A GROUP that meets in Wokingham to discuss all things literary will hear from Chris Davies, Christine Harrington, and Doug Irvine at the society’s first meeting of the new year.
After the austerity of war, during the late 1950s and early 1960s, changing social attitudes were reflected in popular plays and novels.
Chris Davies will show how literature reflected the national mood and introduce Lucky Jim by Kingsley Amis, the quintessential campus novel.
Christine Harrington will recall Room at the Top by John Braine and consider the attitudes of that era and whether the novel’s Joe Lampton really was an ‘angry young man’.

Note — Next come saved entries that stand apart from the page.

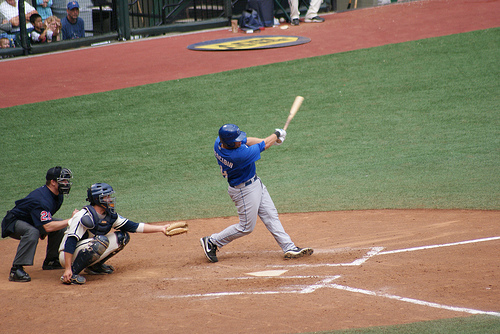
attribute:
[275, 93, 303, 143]
bat — brown, baseball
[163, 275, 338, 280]
line — white, long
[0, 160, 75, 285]
umpire — safety, baseball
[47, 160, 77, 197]
helmet mask — black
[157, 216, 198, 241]
glove — brown, baseball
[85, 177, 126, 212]
helmet — safety, black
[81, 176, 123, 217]
mask — black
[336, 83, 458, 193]
grass — green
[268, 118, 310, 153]
glove — white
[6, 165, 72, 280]
umpire — bent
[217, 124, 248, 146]
helmet — blue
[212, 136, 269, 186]
shirt — blue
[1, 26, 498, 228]
grass — green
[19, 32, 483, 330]
field — baseball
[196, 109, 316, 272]
player — baseball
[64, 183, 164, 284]
catcher — baseball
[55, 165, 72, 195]
guard — face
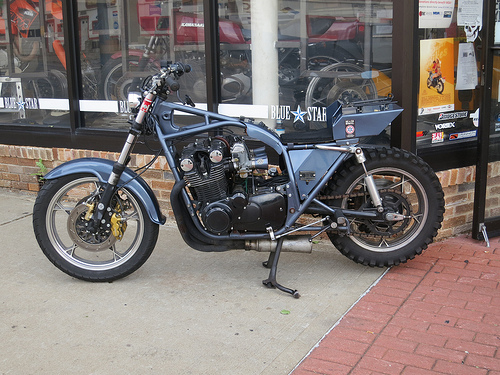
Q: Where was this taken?
A: On a sidewalk.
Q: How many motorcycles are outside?
A: One.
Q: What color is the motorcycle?
A: Dark blue.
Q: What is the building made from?
A: Brick.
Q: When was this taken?
A: During the day.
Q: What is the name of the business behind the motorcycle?
A: Blue Star.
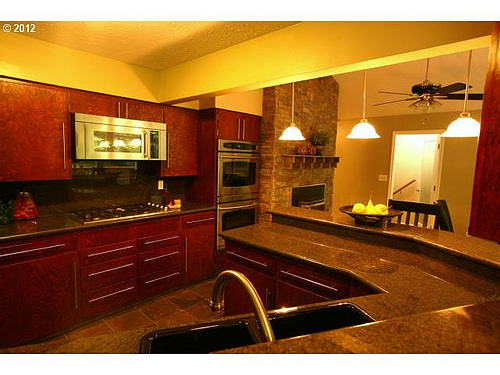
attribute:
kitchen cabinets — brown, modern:
[1, 219, 220, 349]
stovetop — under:
[74, 200, 173, 220]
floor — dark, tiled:
[93, 282, 224, 324]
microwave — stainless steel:
[85, 123, 167, 159]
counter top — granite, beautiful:
[282, 230, 377, 282]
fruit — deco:
[352, 188, 393, 217]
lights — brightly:
[440, 109, 486, 148]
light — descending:
[277, 121, 305, 141]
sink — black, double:
[136, 298, 380, 353]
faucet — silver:
[198, 267, 289, 352]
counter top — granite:
[341, 227, 403, 268]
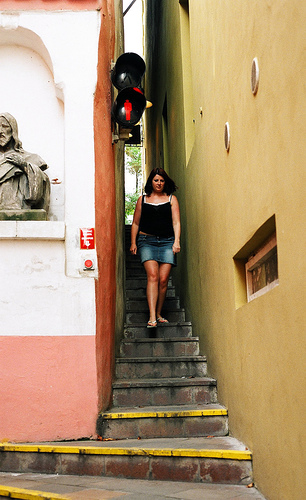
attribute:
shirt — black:
[134, 190, 181, 246]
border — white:
[140, 187, 173, 207]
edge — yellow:
[104, 411, 228, 417]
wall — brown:
[222, 302, 298, 462]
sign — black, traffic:
[107, 50, 148, 130]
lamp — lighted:
[104, 40, 163, 145]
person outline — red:
[122, 98, 132, 121]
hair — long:
[142, 168, 179, 194]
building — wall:
[1, 0, 300, 498]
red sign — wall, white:
[64, 225, 98, 279]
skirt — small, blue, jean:
[136, 224, 195, 279]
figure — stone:
[0, 108, 53, 222]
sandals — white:
[145, 316, 172, 329]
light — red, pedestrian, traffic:
[109, 50, 149, 134]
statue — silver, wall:
[2, 117, 48, 207]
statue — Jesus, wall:
[3, 111, 57, 220]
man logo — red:
[121, 97, 134, 125]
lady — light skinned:
[130, 167, 188, 297]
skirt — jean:
[139, 230, 177, 265]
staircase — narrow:
[99, 221, 254, 494]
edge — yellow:
[99, 408, 239, 423]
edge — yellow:
[98, 406, 258, 468]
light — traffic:
[112, 92, 150, 150]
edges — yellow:
[103, 410, 224, 420]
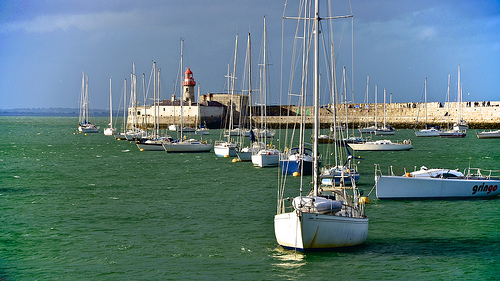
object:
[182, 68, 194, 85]
lighthouse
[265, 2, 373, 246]
ships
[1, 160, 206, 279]
water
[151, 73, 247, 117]
building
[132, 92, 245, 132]
stone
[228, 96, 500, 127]
walkway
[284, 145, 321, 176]
sailboat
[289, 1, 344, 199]
masts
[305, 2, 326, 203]
metal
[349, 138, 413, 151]
boat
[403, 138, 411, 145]
motor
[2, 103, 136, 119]
mountains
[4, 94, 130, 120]
distance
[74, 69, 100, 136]
boats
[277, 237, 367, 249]
rust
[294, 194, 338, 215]
raft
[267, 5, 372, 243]
boat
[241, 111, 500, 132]
wall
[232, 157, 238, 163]
bouys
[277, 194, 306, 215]
rail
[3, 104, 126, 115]
hills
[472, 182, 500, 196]
gringo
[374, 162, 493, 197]
boat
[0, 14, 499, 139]
background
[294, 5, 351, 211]
sails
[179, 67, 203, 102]
light house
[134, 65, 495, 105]
back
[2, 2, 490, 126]
clouds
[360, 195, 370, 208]
anchors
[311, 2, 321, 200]
pole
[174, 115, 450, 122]
people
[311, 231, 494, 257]
shadow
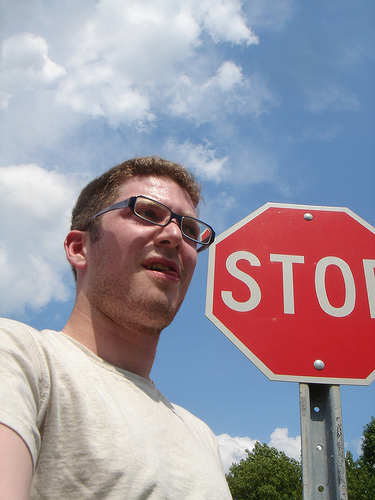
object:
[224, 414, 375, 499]
trees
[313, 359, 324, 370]
bolt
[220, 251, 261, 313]
letter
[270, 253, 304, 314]
letter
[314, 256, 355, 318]
letter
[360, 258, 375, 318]
letter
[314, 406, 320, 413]
hole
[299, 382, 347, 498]
metal pole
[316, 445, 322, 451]
hole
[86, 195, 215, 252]
eye glasses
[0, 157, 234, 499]
man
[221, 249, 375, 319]
stop sign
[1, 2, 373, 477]
sky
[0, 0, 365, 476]
cloud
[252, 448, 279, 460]
leaves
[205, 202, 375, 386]
sign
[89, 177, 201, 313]
face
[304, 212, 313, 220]
bolts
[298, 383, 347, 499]
pole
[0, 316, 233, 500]
shirt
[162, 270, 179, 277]
tongue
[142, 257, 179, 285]
mouth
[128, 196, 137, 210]
frame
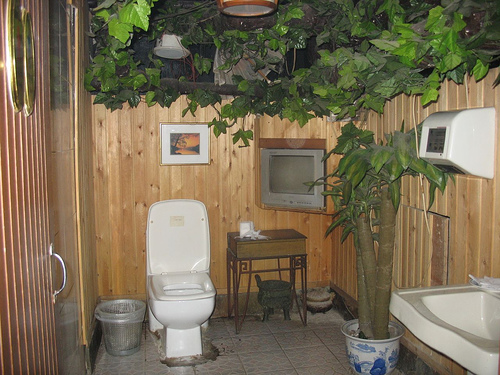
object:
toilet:
[145, 198, 217, 358]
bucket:
[93, 299, 145, 356]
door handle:
[49, 242, 67, 304]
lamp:
[153, 33, 190, 59]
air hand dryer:
[419, 106, 495, 180]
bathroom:
[77, 34, 500, 375]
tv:
[260, 148, 325, 207]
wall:
[93, 69, 500, 299]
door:
[0, 0, 59, 375]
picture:
[162, 125, 209, 164]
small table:
[226, 228, 308, 334]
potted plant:
[303, 121, 456, 341]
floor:
[93, 309, 351, 375]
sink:
[388, 282, 500, 375]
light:
[216, 0, 277, 17]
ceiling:
[81, 0, 94, 7]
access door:
[394, 204, 450, 288]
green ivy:
[89, 0, 500, 147]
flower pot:
[340, 318, 405, 375]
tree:
[84, 0, 499, 340]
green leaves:
[113, 0, 154, 31]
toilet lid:
[146, 198, 211, 275]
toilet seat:
[151, 272, 217, 301]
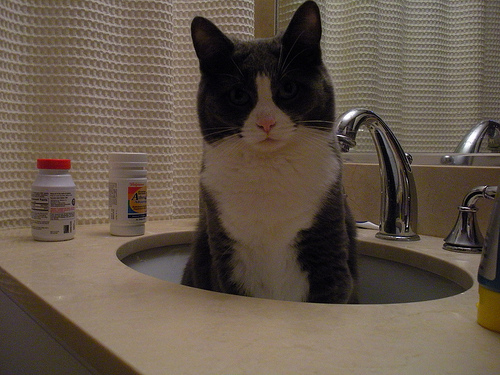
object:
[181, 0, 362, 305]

And Doug Irvine will discuss whether Saturday Night and Sunday Morning by Alan Sillitoe and Anglo-Saxon Attitudes by Angus Wilson (with their different portrayals of working class life) reflect the life and times of the UK in the 1950s, and if not, why not.
The society meets in the Lecture Room at Wokingham Baptist Church, usually on the third Thursday of the month from September to May.
Special interest groups, social events, and Zoom sessions also take place monthly, and new members and visitors are always welcome.
Sessions finished now for this year, their next meeting is at the Baptist Church, on Thursday, January 16, from 7.30pm until 9.30pm.